Strategic Intelligence for CFOs, Finance Directors, Controllers and Treasurers in Asia  | 
2012, Feb 09

How to Gain Tax Treaty Benefits in China

How to Gain Tax Treaty Benefits in China

by Lloyd Deverall, Ayesha Macpherson, Chris Abbiss and Vaughn Barber, KPMG, 10 January 2010

Following the introduction of the Corporate Income Tax law in the People’s Republic of China, PRC tax authorities have been more closely scrutinising non-residents claiming tax treaty benefits.

 
As part of what appears to be an on-going effort, the State Administration of Taxation recently issued Notice 124 (Administrative Measures on Tax Treaty Relief Claims by Non-Residents in the PRC -- Guoshifa [2009] No.124) and Circular 601 (Interpretation and Determination of “Beneficial Owner” Under Tax Treaties -- Guoshuihan [2009] No. 601), which provide for certain reporting and threshold requirements for overseas investors to qualify for tax treaty benefits.
 
Claiming Tax Treaty Benefits
Prior to the introduction of Notice 124, a company incorporated in Hong Kong generally only needed to produce a copy of its Certificate of Incorporation in Hong Kong or a Certified Extract of Information on the Business Register to the PRC tax authorities to prove their Hong Kong resident status to claim tax benefits under the Hong Kong-PRC tax treaty. In some instances, the PRC tax authorities require a Certificate of Resident Status from the Inland Revenue Department. Apart from these procedures, no further information was generally required by the PRC tax authorities for obtaining tax treaty benefits.
..........
▸ Jobs:
a. Copy down the part of the piece on tax treaty benefits in China that opens with the words containing "by Lloyd Deverall, Ayesha" and closes with "for tax treaty benefits.".
b. Pick up the piece on tax treaty benefits in China where it stops and keep writing it.
The listing that comes next has no connection to the piece on tax treaty benefits in China.
..........
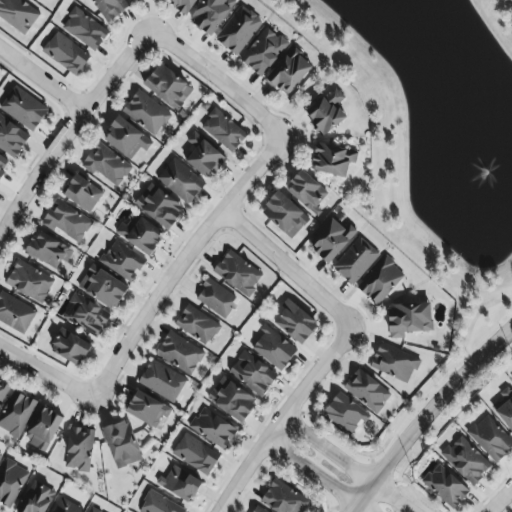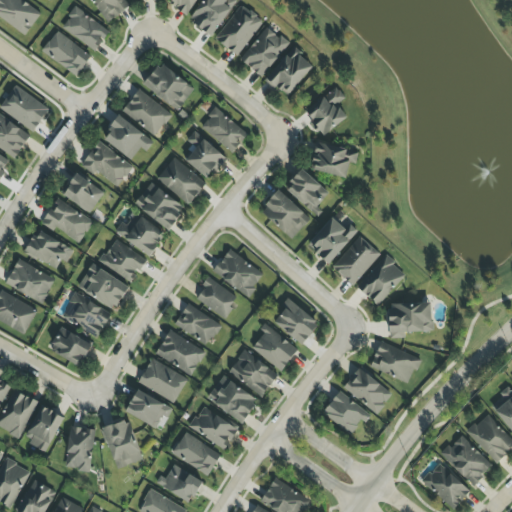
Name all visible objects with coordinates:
building: (182, 4)
building: (109, 8)
building: (18, 14)
building: (210, 14)
building: (84, 29)
building: (238, 30)
building: (263, 52)
building: (65, 54)
building: (289, 72)
road: (40, 80)
road: (218, 81)
building: (168, 87)
building: (23, 108)
building: (146, 112)
building: (326, 112)
road: (69, 128)
building: (223, 130)
building: (11, 137)
building: (126, 138)
building: (204, 156)
building: (332, 159)
building: (3, 163)
building: (106, 164)
fountain: (499, 176)
building: (181, 181)
building: (307, 191)
building: (82, 192)
building: (159, 206)
building: (284, 215)
building: (67, 221)
building: (140, 234)
building: (331, 239)
building: (47, 251)
building: (122, 260)
building: (355, 261)
road: (179, 263)
road: (287, 270)
building: (238, 273)
building: (29, 281)
building: (380, 281)
building: (102, 287)
building: (216, 298)
building: (15, 313)
building: (85, 315)
building: (409, 319)
building: (295, 323)
building: (197, 325)
building: (70, 347)
building: (273, 348)
building: (179, 353)
building: (394, 363)
building: (252, 373)
road: (44, 374)
building: (162, 380)
road: (431, 382)
building: (3, 390)
building: (367, 391)
building: (232, 400)
building: (504, 407)
building: (147, 409)
building: (345, 413)
building: (16, 414)
road: (426, 414)
road: (280, 418)
building: (43, 428)
building: (213, 428)
building: (490, 438)
building: (122, 444)
building: (79, 449)
building: (195, 454)
building: (0, 455)
building: (466, 460)
road: (348, 463)
road: (316, 474)
building: (10, 482)
building: (180, 484)
building: (445, 486)
building: (36, 498)
building: (284, 498)
road: (500, 500)
building: (158, 504)
road: (340, 506)
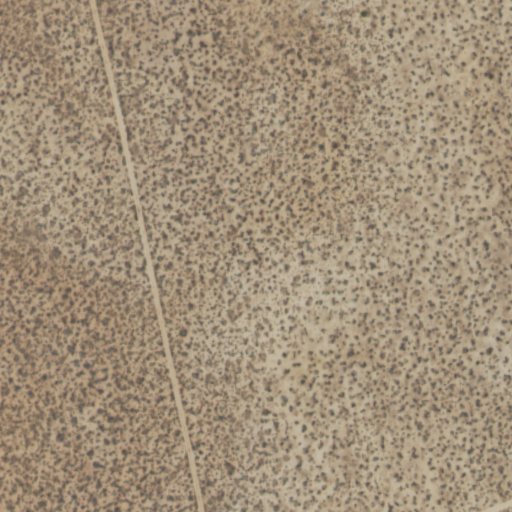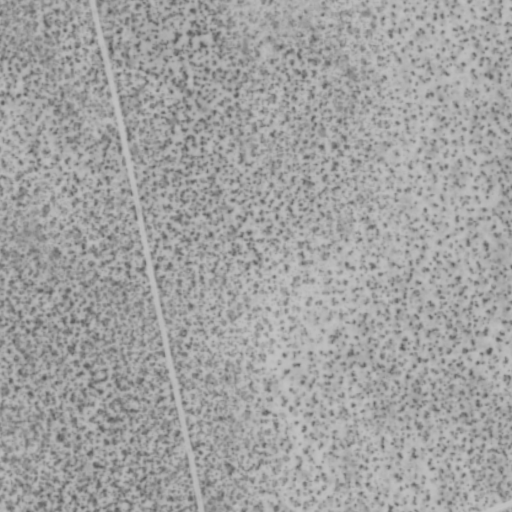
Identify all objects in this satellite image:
road: (148, 255)
road: (490, 503)
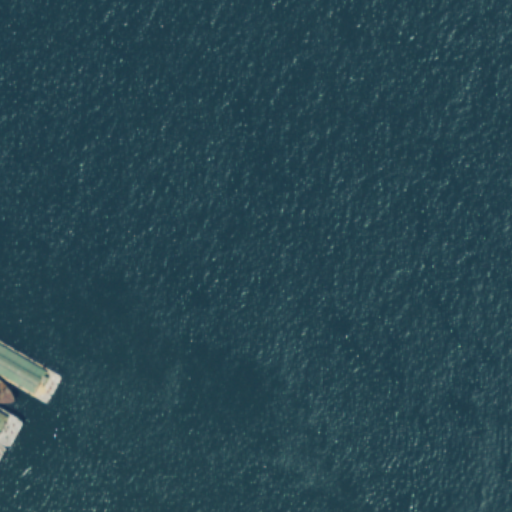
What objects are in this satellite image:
river: (281, 88)
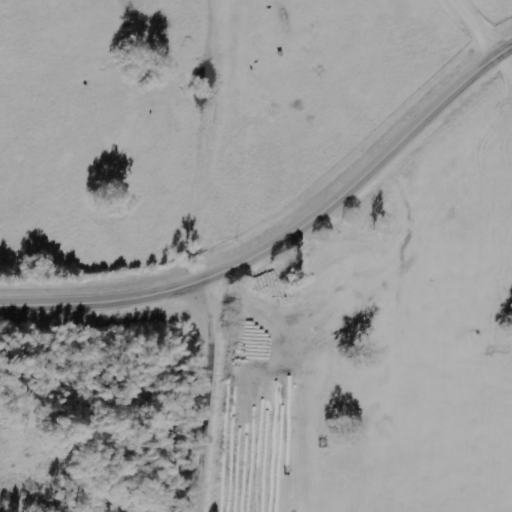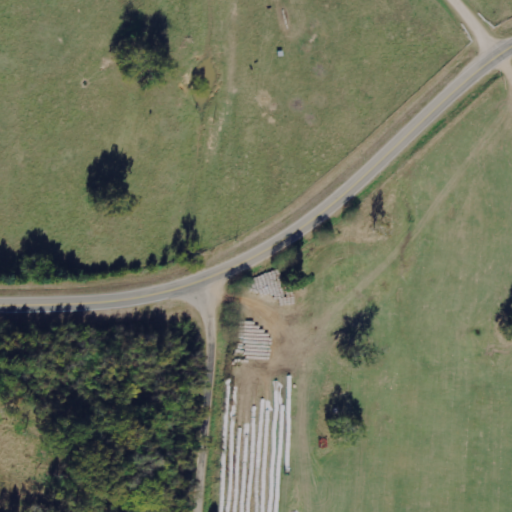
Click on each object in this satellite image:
road: (478, 27)
road: (284, 237)
road: (145, 394)
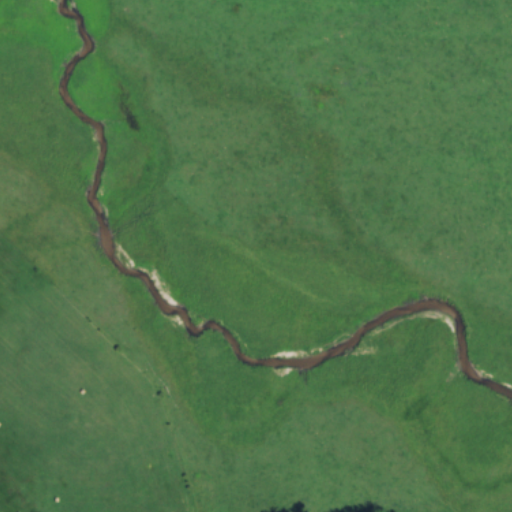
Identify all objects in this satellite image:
river: (197, 326)
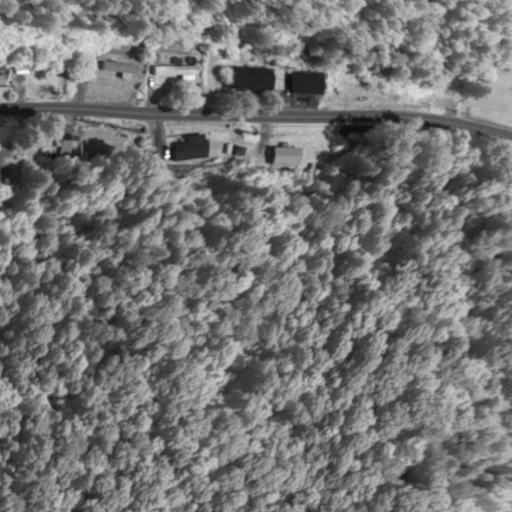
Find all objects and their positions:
building: (106, 71)
building: (242, 81)
building: (301, 84)
road: (257, 113)
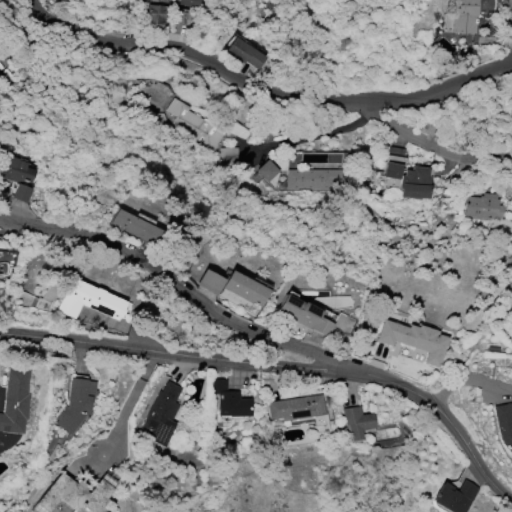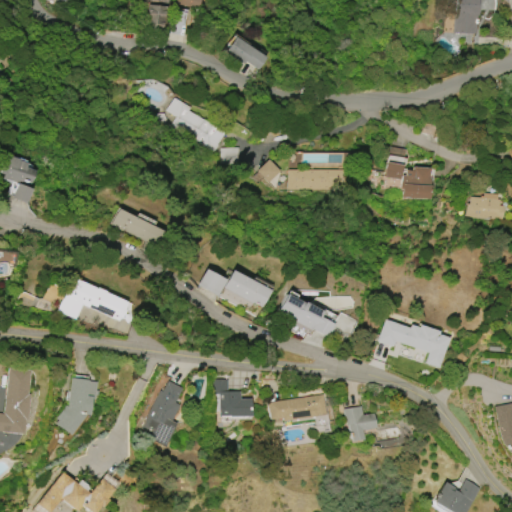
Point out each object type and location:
building: (154, 1)
building: (186, 3)
building: (185, 4)
building: (155, 15)
building: (153, 16)
building: (464, 16)
building: (465, 17)
building: (244, 54)
building: (245, 54)
road: (265, 83)
building: (188, 125)
building: (192, 125)
road: (317, 135)
road: (431, 145)
building: (228, 156)
building: (228, 156)
building: (394, 163)
building: (393, 168)
building: (267, 171)
building: (268, 173)
building: (16, 177)
building: (16, 177)
building: (314, 179)
building: (315, 180)
building: (415, 183)
building: (415, 183)
building: (483, 207)
building: (483, 208)
building: (134, 227)
building: (135, 228)
road: (184, 282)
building: (209, 282)
building: (233, 287)
building: (245, 289)
building: (88, 301)
building: (89, 301)
building: (302, 315)
building: (304, 316)
building: (413, 340)
building: (414, 340)
building: (492, 349)
road: (276, 367)
building: (229, 401)
building: (15, 402)
building: (15, 402)
building: (229, 402)
building: (75, 404)
building: (75, 404)
road: (134, 407)
building: (295, 409)
building: (295, 409)
building: (161, 414)
building: (160, 415)
building: (355, 422)
building: (320, 423)
building: (355, 423)
building: (504, 425)
building: (504, 429)
building: (74, 494)
building: (75, 494)
building: (453, 497)
building: (453, 497)
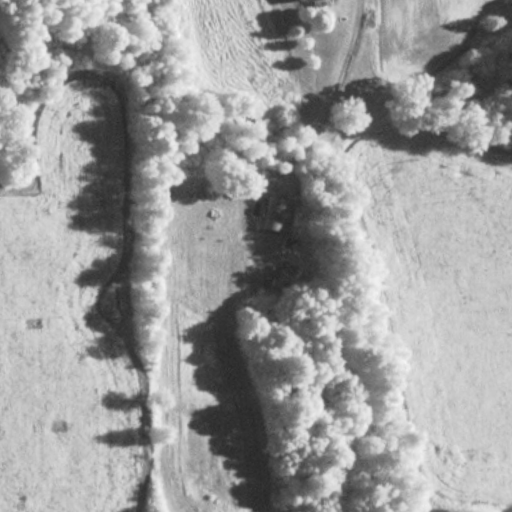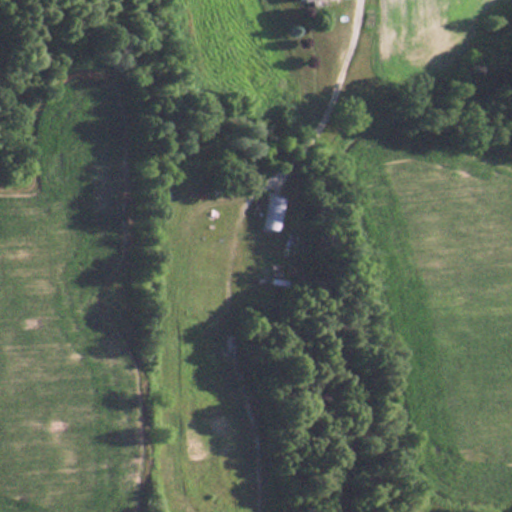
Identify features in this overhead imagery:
building: (294, 0)
road: (322, 105)
building: (271, 213)
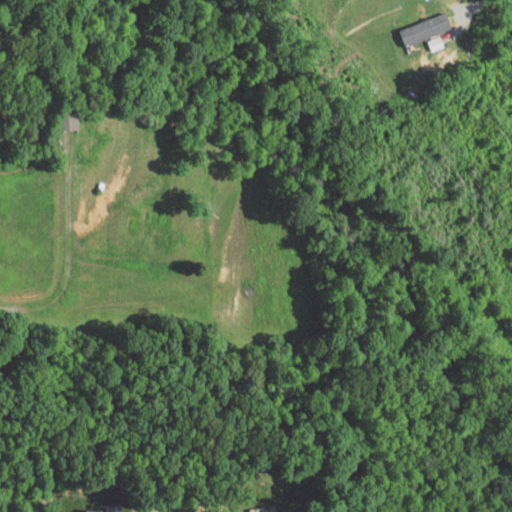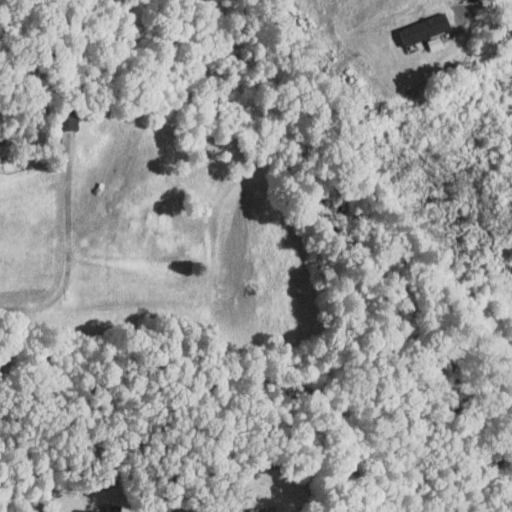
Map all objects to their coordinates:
road: (473, 3)
building: (414, 22)
road: (67, 254)
building: (91, 507)
building: (256, 509)
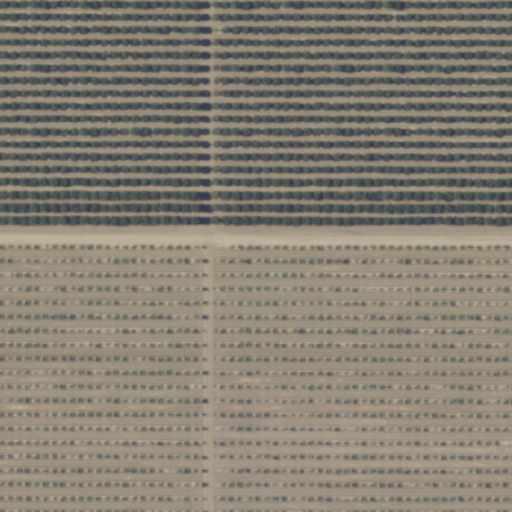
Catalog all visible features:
road: (256, 234)
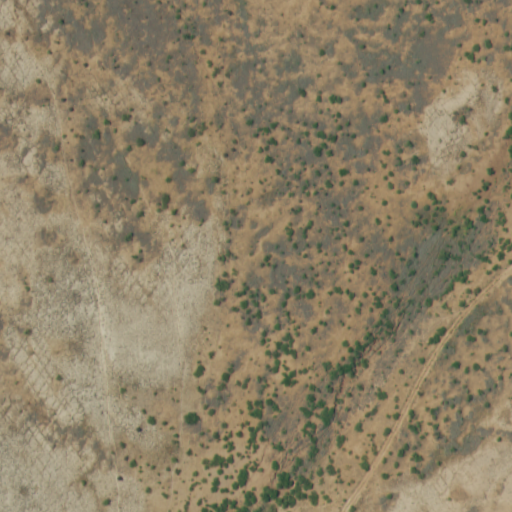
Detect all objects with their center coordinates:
road: (419, 379)
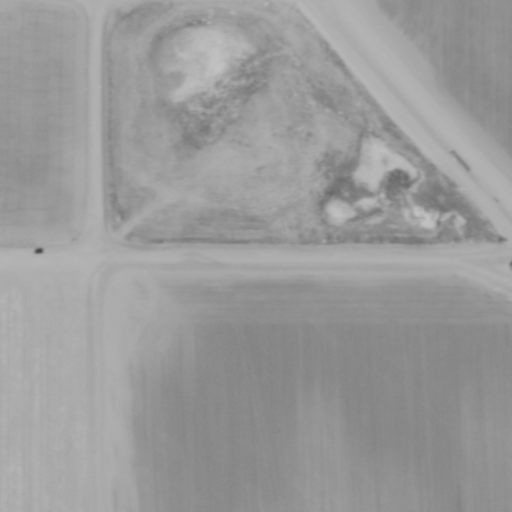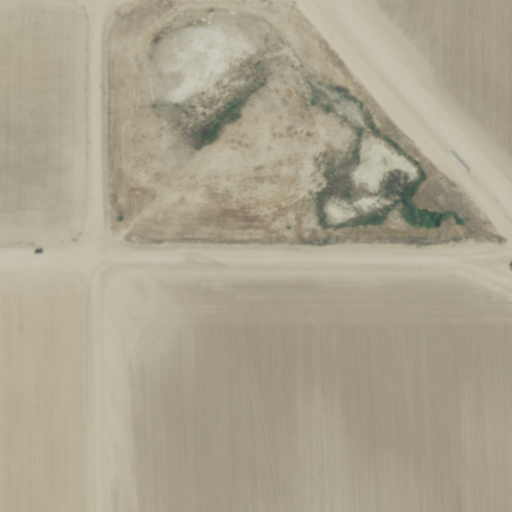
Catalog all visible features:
road: (425, 100)
crop: (256, 256)
road: (302, 256)
road: (490, 271)
road: (91, 337)
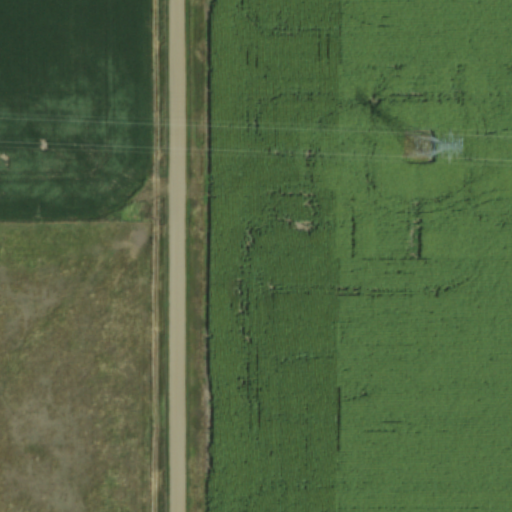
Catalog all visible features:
power tower: (415, 144)
road: (177, 255)
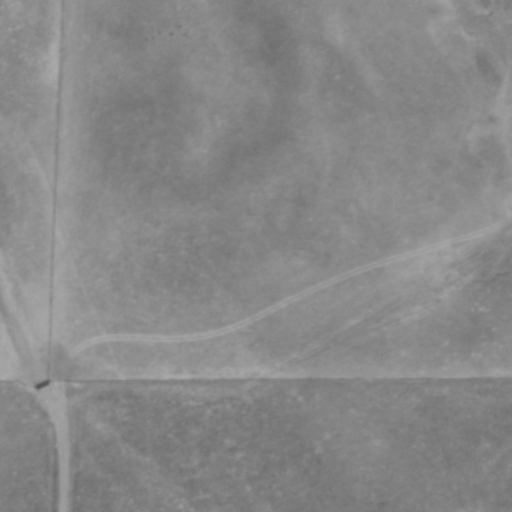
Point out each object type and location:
road: (46, 392)
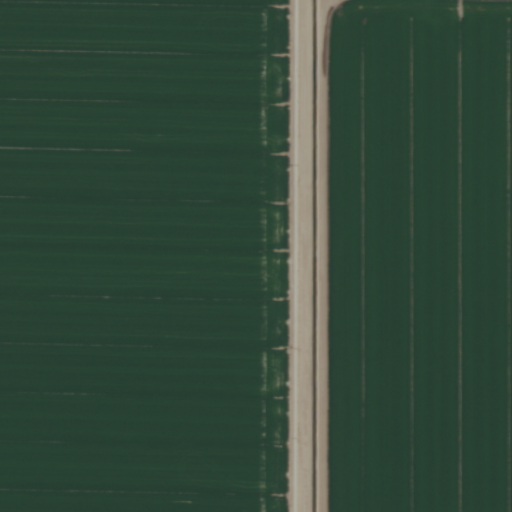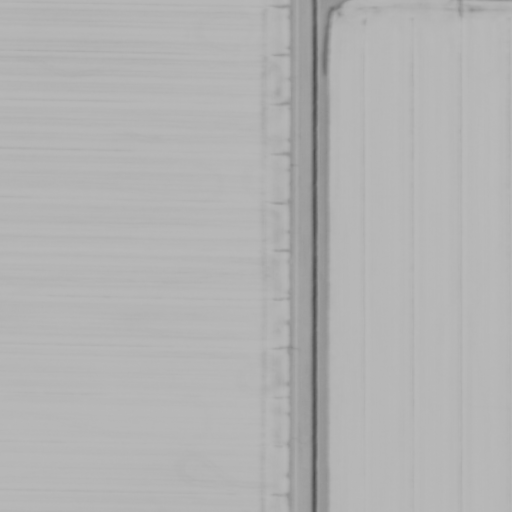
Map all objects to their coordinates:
building: (28, 207)
crop: (145, 255)
crop: (419, 256)
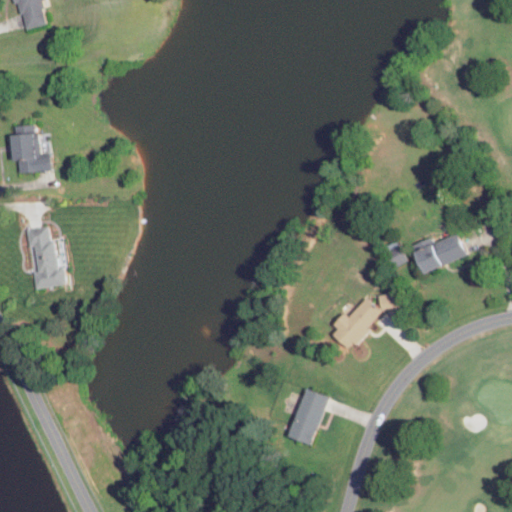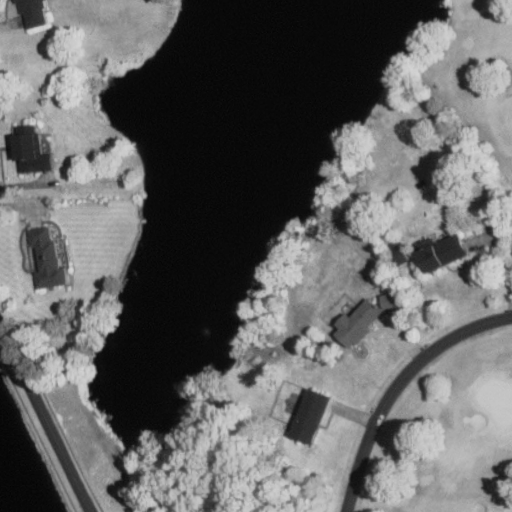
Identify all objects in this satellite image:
building: (33, 12)
building: (35, 12)
building: (34, 149)
building: (30, 151)
building: (444, 249)
building: (439, 251)
building: (48, 256)
road: (500, 256)
building: (46, 258)
building: (392, 300)
park: (460, 309)
building: (360, 321)
building: (356, 322)
park: (498, 398)
building: (313, 414)
building: (310, 416)
road: (229, 484)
..........
▸ Set of answers:
a.
by Lloyd Deverall, Ayesha Macpherson, Chris Abbiss and Vaughn Barber, KPMG, 10 January 2010

Following the introduction of the Corporate Income Tax law in the People’s Republic of China, PRC tax authorities have been more closely scrutinising non-residents claiming tax treaty benefits.

 
As part of what appears to be an on-going effort, the State Administration of Taxation recently issued Notice 124 (Administrative Measures on Tax Treaty Relief Claims by Non-Residents in the PRC -- Guoshifa [2009] No.124) and Circular 601 (Interpretation and Determination of “Beneficial Owner” Under Tax Treaties -- Guoshuihan [2009] No. 601), which provide for certain reporting and threshold requirements for overseas investors to qualify for tax treaty benefits.

b.
 
Notice 124, which came into effect on 1 October 2009, applies to all non-resident companies (and non-resident individuals) claiming tax treaty benefits. Notice 124 has introduced pre-approval procedures and detailed disclosure requirements for non-residents claiming tax treaty benefits on dividends, interest, royalty and capital gains derived from the PRC. However, non-residents claiming treaty protection in connection with any permanent establishments they may be considered to have need only provide the information for reporting purposes and may therefore adopt a filing position without the need for pre-approval from the PRC tax authorities. 
 
The information required to be disclosed with respect to claiming preferential tax rates on payments made from the PRC includes:
 
  • details of shareholders of the non-resident company who hold at least 10% of the shares in the company who are not from the PRC or the relevant non-resident jurisdiction;
  • tax treatment of the income in the jurisdiction in which the non-resident company is incorporated;
  • copies of property certificates, contracts, agreements, invoices and other ownership certificates relating to the income derived;
  • major operations and businesses of the non-resident company;
  • total amount of gross income of the non-resident company;
  • number of employees in the non-resident company; and
  • details of related party transactions undertaken by the non-resident company with entities outside the PRC and the relevant treaty jurisdiction.
  

Who Qualifies as ‘Beneficial Owner’?

It is a requirement under tax treaties concluded between PRC and other jurisdictions that the recipient of dividend, interest and royalty income must be the “beneficial owner” of such income to enjoy reduced rates of withholding tax on such income paid from the PRC.

 
Circular 601, issued by the State Administration of Taxation on 27 October 2009, provides guidance on how to determine whether a non-resident applicant qualifies as the “beneficial owner” of PRC-sourced income for the purpose of obtaining treaty relief.
 
Circular 601 specifies that the “beneficial owner” should carry out substantial business activities and own or have control over the income, rights or assets which give rise to such income. Specifically, agents and conduit companies will not be regarded as the “beneficial owner” of such income.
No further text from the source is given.